1940s Spanish Factory Turned Into A Contemporary House
In Ontinyent, a one-time suburb of Valencia that is now at the centre of a burgeoning design hub, José Gandía-Blasco lives what he sells. In his five-storey home—which is annexed to the 1940s Rationalist-style factory his father built for the family furniture business and which remains the company’s flagship—the master of contemporary outdoor furniture is the embodiment of the Gandía Blasco brand. Quite like the mannequin who comes to life after the customers have gone home.

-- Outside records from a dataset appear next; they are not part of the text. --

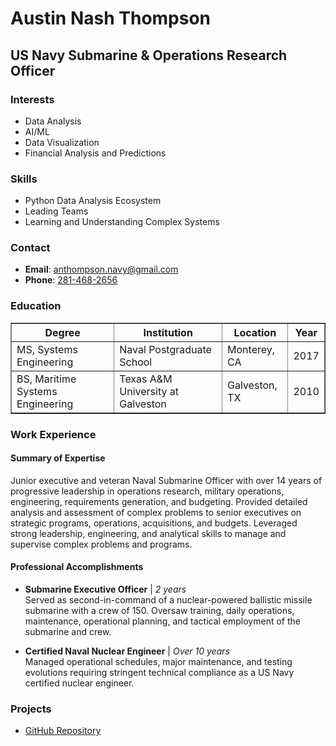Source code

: # Austin Nash Thompson

## US Navy Submarine & Operations Research Officer

### Interests
- Data Analysis
- AI/ML
- Data Visualization
- Financial Analysis and Predictions

### Skills
- Python Data Analysis Ecosystem
- Leading Teams
- Learning and Understanding Complex Systems

### Contact
- **Email**: [anthompson.navy@gmail.com](mailto:anthompson.navy@gmail.com)
- **Phone**: [281-468-2656](tel:+12814682656)

### Education

<table border="1">
  <tr>
    <th>Degree</th>
    <th>Institution</th>
    <th>Location</th>
    <th>Year</th>
  </tr>
  <tr>
    <td>MS, Systems Engineering</td>
    <td>Naval Postgraduate School</td>
    <td>Monterey, CA</td>
    <td>2017</td>
  </tr>
  <tr>
    <td>BS, Maritime Systems Engineering</td>
    <td>Texas A&M University at Galveston</td>
    <td>Galveston, TX</td>
    <td>2010</td>
  </tr>
</table>

### Work Experience
#### Summary of Expertise
Junior executive and veteran Naval Submarine Officer with over 14 years of progressive leadership in operations research, military operations, engineering, requirements generation, and budgeting. Provided detailed analysis and assessment of complex problems to senior executives on strategic programs, operations, acquisitions, and budgets. Leveraged strong leadership, engineering, and analytical skills to manage and supervise complex problems and programs.

#### Professional Accomplishments
- **Submarine Executive Officer** | *2 years*  
  Served as second-in-command of a nuclear-powered ballistic missile submarine with a crew of 150. Oversaw training, daily operations, maintenance, operational planning, and tactical employment of the submarine and crew.

- **Certified Naval Nuclear Engineer** | *Over 10 years*  
  Managed operational schedules, major maintenance, and testing evolutions requiring stringent technical compliance as a US Navy certified nuclear engineer.

### Projects
- [GitHub Repository](https://github.com/austinnthompson)

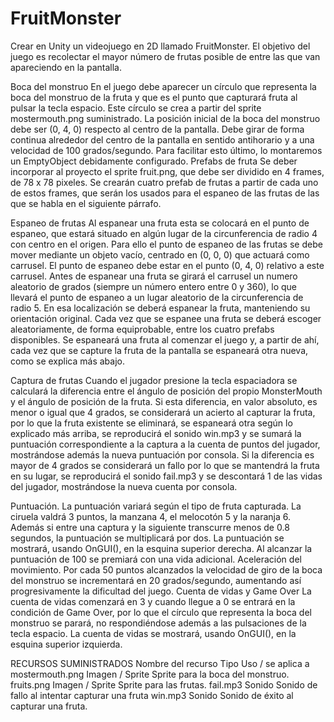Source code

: # FruitMonster

Crear en Unity un videojuego en 2D llamado FruitMonster. El objetivo del juego es recolectar el
mayor número de frutas posible de entre las que van apareciendo en la pantalla. 

Boca del monstruo
En el juego debe aparecer un círculo que representa la boca del monstruo de la fruta y que es el
punto que capturará fruta al pulsar la tecla espacio. Este círculo se crea a partir del sprite
mostermouth.png suministrado. La posición inicial de la boca del monstruo debe ser (0, 4, 0)
respecto al centro de la pantalla. Debe girar de forma continua alrededor del centro de la pantalla
en sentido antihorario y a una velocidad de 100 grados/segundo. Para facilitar esto último, lo
montaremos un EmptyObject debidamente configurado.
Prefabs de fruta
Se deber incorporar al proyecto el sprite fruit.png, que debe ser dividido en 4 frames, de 78 x 78
pixeles. Se crearán cuatro prefab de frutas a partir de cada uno de estos frames, que serán los usados
para el espaneo de las frutas de las que se habla en el siguiente párrafo.

Espaneo de frutas
Al espanear una fruta esta se colocará en el punto de espaneo, que estará situado en algún lugar de
la circunferencia de radio 4 con centro en el origen. Para ello el punto de espaneo de las frutas se
debe mover mediante un objeto vacío, centrado en (0, 0, 0) que actuará como carrusel. El punto
de espaneo debe estar en el punto (0, 4, 0) relativo a este carrusel. Antes de espanear una fruta
se girará el carrusel un numero aleatorio de grados (siempre un número entero entre 0 y 360), lo que
llevará el punto de espaneo a un lugar aleatorio de la circunferencia de radio 5. En esa localización
se deberá espanear la fruta, manteniendo su orientación original.
Cada vez que se espanee una fruta se deberá escoger aleatoriamente, de forma equiprobable, entre
los cuatro prefabs disponibles.
Se espaneará una fruta al comenzar el juego y, a partir de ahí, cada vez que se capture la fruta de la
pantalla se espaneará otra nueva, como se explica más abajo.

Captura de frutas
Cuando el jugador presione la tecla espaciadora se calculará la diferencia entre el ángulo de
posición del propio MonsterMouth y el ángulo de posición de la fruta. Si esta diferencia, en valor
absoluto, es menor o igual que 4 grados, se considerará un acierto al capturar la fruta, por lo que la
fruta existente se eliminará, se espaneará otra según lo explicado más arriba, se reproducirá el
sonido win.mp3 y se sumará la puntuación correspondiente a la captura a la cuenta de puntos del
jugador, mostrándose además la nueva puntuación por consola.
Si la diferencia es mayor de 4 grados se considerará un fallo por lo que se mantendrá la fruta en su
lugar, se reproducirá el sonido fail.mp3 y se descontará 1 de las vidas del jugador, mostrándose la
nueva cuenta por consola.

Puntuación.
La puntuación variará según el tipo de fruta capturada. La ciruela valdrá 3 puntos, la manzana 4, el
melocotón 5 y la naranja 6. Además si entre una captura y la siguiente transcurre menos de 0.8
segundos, la puntuación se multiplicará por dos.
La puntuación se mostrará, usando OnGUI(), en la esquina superior derecha.
Al alcanzar la puntuación de 100 se premiará con una vida adicional.
Aceleración del movimiento.
Por cada 50 puntos alcanzados la velocidad de giro de la boca del monstruo se incrementará en 20
grados/segundo, aumentando así progresivamente la dificultad del juego.
Cuenta de vidas y Game Over
La cuenta de vidas comenzará en 3 y cuando llegue a 0 se entrará en la condición de Game Over,
por lo que el círculo que representa la boca del monstruo se parará, no respondiéndose además a las
pulsaciones de la tecla espacio.
La cuenta de vidas se mostrará, usando OnGUI(), en la esquina superior izquierda.

RECURSOS SUMINISTRADOS
Nombre del recurso Tipo Uso / se aplica a
mostermouth.png Imagen / Sprite Sprite para la boca del monstruo.
fruits.png Imagen / Sprite Sprite para las frutas.
fail.mp3 Sonido Sonido de fallo al intentar capturar una fruta
win.mp3 Sonido Sonido de éxito al capturar una fruta.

Uncomplicated in essence, the open layout is sliced and punched through in places to make even better use of that natural light. The effortless circulation of the space is inherited from the industrial mid-century architecture, but it also harks back to the aristocratic houses of 18th-century Spain. “I’ve always loved how the spaces flow in those big ancient palaces and I wanted to do the same in mine,” says José, “with tall doors that allow you to enjoy one big space after another at every level.” Central to the new plan is the “theatrical” concrete floating staircase in the living quarters—“the backbone of Casa Gandía Blasco,” says José. The furnishings and built-ins are trademark Gandía Blasco, arranged and whitewashed to look as though they are part of the architectural firmament. And just when you think there is nowhere appropriate to collapse in flip-flops with an inky newspaper and a tippy mug of tea, those nubbly knitted pouffes and rugs appear, sprawled across the floor. They go back to a collaboration in 2009 between Gandía Blasco and Spanish designer Patricia Urquiola. And they restore one’s faith in the ultimate humanity of the strict modernist.